Friday, May 22, 2015

Honest Question

In commenting about the Senate cloture vote on Trade Promotion Authority yesterday, Paul Waldman wrote this:
If I were a cynic, I’d say the only thing that can bring Democrats and Republicans together like that is a bill that’s supported by corporate America.
Does anyone else remember that corporate America strongly supports comprehensive immigration reform? Why hasn't that brought Democrats and Republicans together?

I'm certainly not one who is interested in taking up a defense of "corporate America." But I do think they've become the convenient villain for liberals to blame. Truth is, it only bothers me when it becomes a knee-jerk response that keeps people from looking a bit deeper into things that are often much more complex than an over-simplified "point-and-blame" response can capture.  


  1. There's a name for those who vilify corporations, and it isn't "liberal," it's "socialist." Liberals want to help people, especially those with the least; socialists think capitalism is evil and want to destroy corporations, never mind that it would throw millions into unemployment. Right now, largely thanks to Elizabeth Warren, who has lent her credibility to some over-the-top fear mongering, the anti-capitalist left has gotten excited over the prospect of scaring a lot of people into their corner.

    1. Obama and his sycophants have been blaming corporations when people commit crime. No wonder people hate corporations.

    2. What a silly thing to say. Corporations have an autonomous presence, and the people act in its name and for its interests. This administration is very nuanced in its calling out of responsibility. People hate corporations for their actions directed by people of course but with the legal status that law gives the fictitious person. Corporations deserve the vilification every bit as much as the corporate decision makers do. But Nancy is equally nuanced in pointing out that they serve as the legal employers of millions. Being in objection to them wholesale is completely idiotic just as pretending they are not responsible for illegal acts overlooks very important responsibilities.

    3. "Corporations deserve the vilification every bit as much as the corporate decision makers do."

      Well, corporate decision-makers (also anonymous, under the PBO's DOJ), are receiving NO vilification. Do you really believe fictitious persons (i.e. corporations) deserve the same?

      I'll ask, yet again, in regards to this week's kid-gllove treatment of criminal bankers: Since the criminal actors aren't being held responsible, why shouldn't we shut down the corporations and sell off their assets to honest bankers? This would prevent the "moral hazard" risk of bank customer assets, while holding these "fictitious persons" accountable.

      Finally, tell me about the administration's nuance when dealing with whistle-blowers.

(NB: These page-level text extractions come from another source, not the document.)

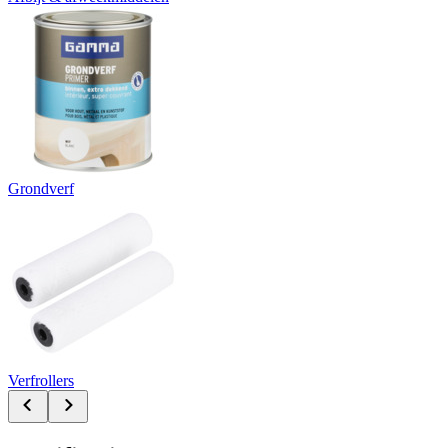
Grondverf
Verfrollers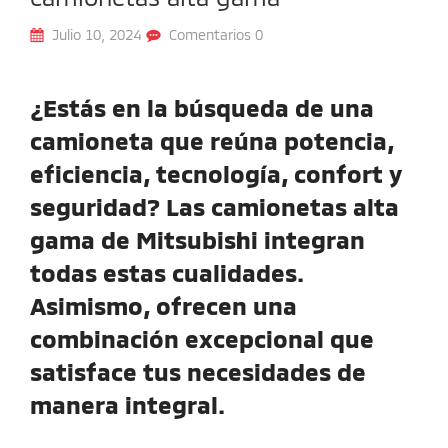
Julio 10, 2024
Comentarios 0
¿Estás en la búsqueda de una
camioneta que reúna potencia,
eficiencia, tecnología, confort y
seguridad? Las camionetas alta
gama de Mitsubishi integran
todas estas cualidades.
Asimismo, ofrecen una
combinación excepcional que
satisface tus necesidades de
manera integral.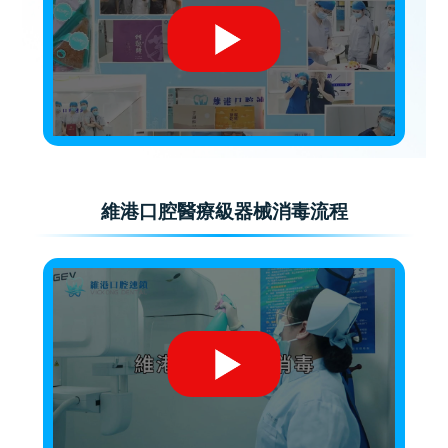
維港口腔醫療級器械消毒流程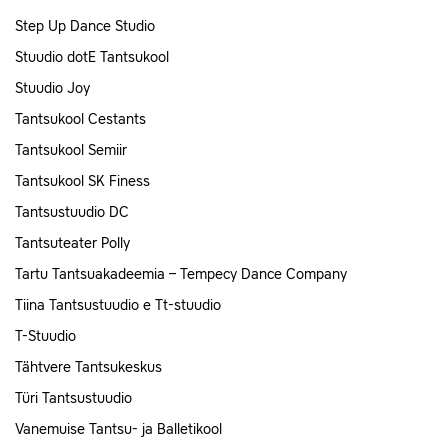
Step Up Dance Studio
Stuudio dotE Tantsukool
Stuudio Joy
Tantsukool Cestants
Tantsukool Semiir
Tantsukool SK Finess
Tantsustuudio DC
Tantsuteater Polly
Tartu Tantsuakadeemia – Tempecy Dance Company
Tiina Tantsustuudio e Tt-stuudio
T-Stuudio
Tähtvere Tantsukeskus
Türi Tantsustuudio
Vanemuise Tantsu- ja Balletikool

  2. Except Democrats and Republicans haven't been brought together. 90% of Republicans plus only 25% of Democrats will get you the requisite 60% of the total vote, but only by the barest minimum. Hardly a steamrolling corporate landslide. 95% of Democrats plus 20% of Republicans was enough to secure 60% support for immigration, and would have passed the House by the same margin if it hadn't been killed by Boehner's leadership.

    And the reason Boehner killed immigration is because the most corporate-friendly policy is not always aligned with the other axis of right-wing policy formulation: white supremacy. Adding more immigrant citizens enlarges the economy but also the public commons and increases demand for more and better services and government support. It also increases the odds that political actors will be nonwhite, and that nonwhite people will acquire economic and political power.

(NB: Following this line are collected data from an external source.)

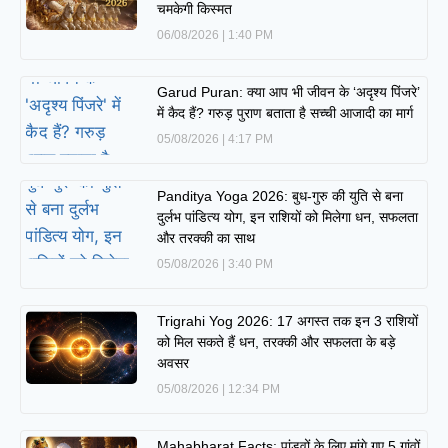
चमकेगी किस्मत
06/08/2026
1:40 PM
Garud Puran: क्या आप भी जीवन के ‘अदृश्य पिंजरे’
में कैद हैं? गरुड़ पुराण बताता है सच्ची आजादी का मार्ग
05/08/2026
4:17 PM
Panditya Yoga 2026: बुध-गुरु की युति से बना
दुर्लभ पांडित्य योग, इन राशियों को मिलेगा धन, सफलता
और तरक्की का साथ
05/08/2026
3:40 PM
Trigrahi Yog 2026: 17 अगस्त तक इन 3 राशियों
को मिल सकते हैं धन, तरक्की और सफलता के बड़े
अवसर
05/08/2026
12:34 PM
Mahabharat Facts: पांडवों के लिए मांगे गए 5 गांवों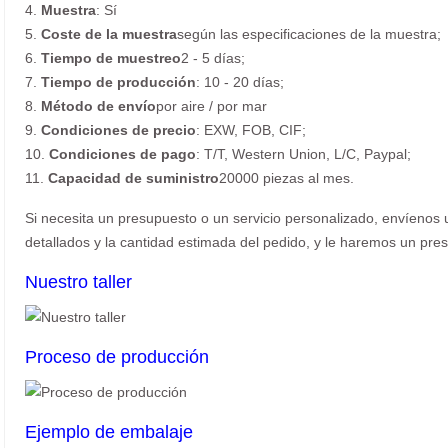
4.
Muestra
: Sí
5.
Coste de la muestra
según las especificaciones de la muestra;
6.
Tiempo de muestreo
2 - 5 días;
7.
Tiempo de producción
: 10 - 20 días;
8.
Método de envío
por aire / por mar
9.
Condiciones de precio
: EXW, FOB, CIF;
10.
Condiciones de pago
: T/T, Western Union, L/C, Paypal;
11.
Capacidad de suministro
20000 piezas al mes.
Si necesita un presupuesto o un servicio personalizado, envíenos u
detallados y la cantidad estimada del pedido, y le haremos un pres
Nuestro taller
Proceso de producción
Ejemplo de embalaje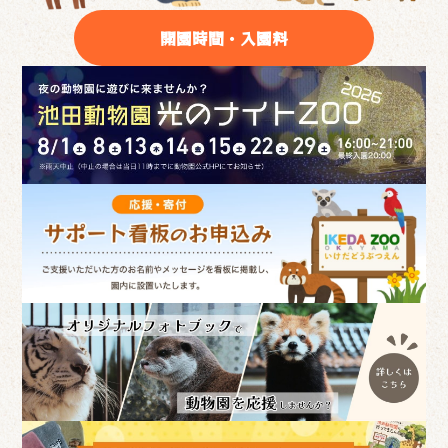
開園時間・入園料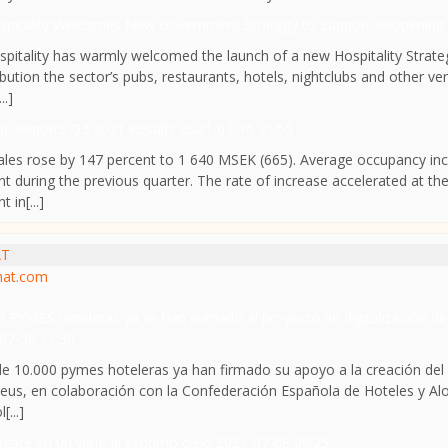
pitality Welcomes New Government Strategy to Support Reopening 
pitality has warmly welcomed the launch of a new Hospitality Strateg
ibution the sector’s pubs, restaurants, hotels, nightclubs and other 
..]
ic Reports Q2 2021 Results
2021-07-16 21:55
ales rose by 147 percent to 1 640 MSEK (665). Average occupancy in
nt during the previous quarter. The rate of increase accelerated at th
t in[...]
AT
hat.com
0 PYMES hoteleras ya se han sumado al proyecto de digitalización 
07-08 11:30
e 10.000 pymes hoteleras ya han firmado su apoyo a la creación del p
us, en colaboración con la Confederación Española de Hoteles y Aloj
[...]
cate en un viaje al séptimo cielo
2021-07-08 09:25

    There's none of those kinds of pitfalls with trade. Trade just means more profits. Liberal statists will try to capture those gains through taxation. The business interests themselves will try to bank them and be able to spend more on compensation and share buybacks and the Chamber of Congress and ALEC and lobbying and whatnot. Can anyone deny that the TPP will result in both more jobs and growth and more corporate money in politics? Money that traditionally lobbies against and forestalls Democratic priorities.

    Waldman's got it wrong, trade deals don't pass because they favor corporate interests. They struggle to pass because they favor corporate interests. TPP should be a no-brainer on the basis of simple trade formulas and the opening to align countries against China. But neither D nor R favor exclusively pro-growth agendas at all times against potential core political ramifications.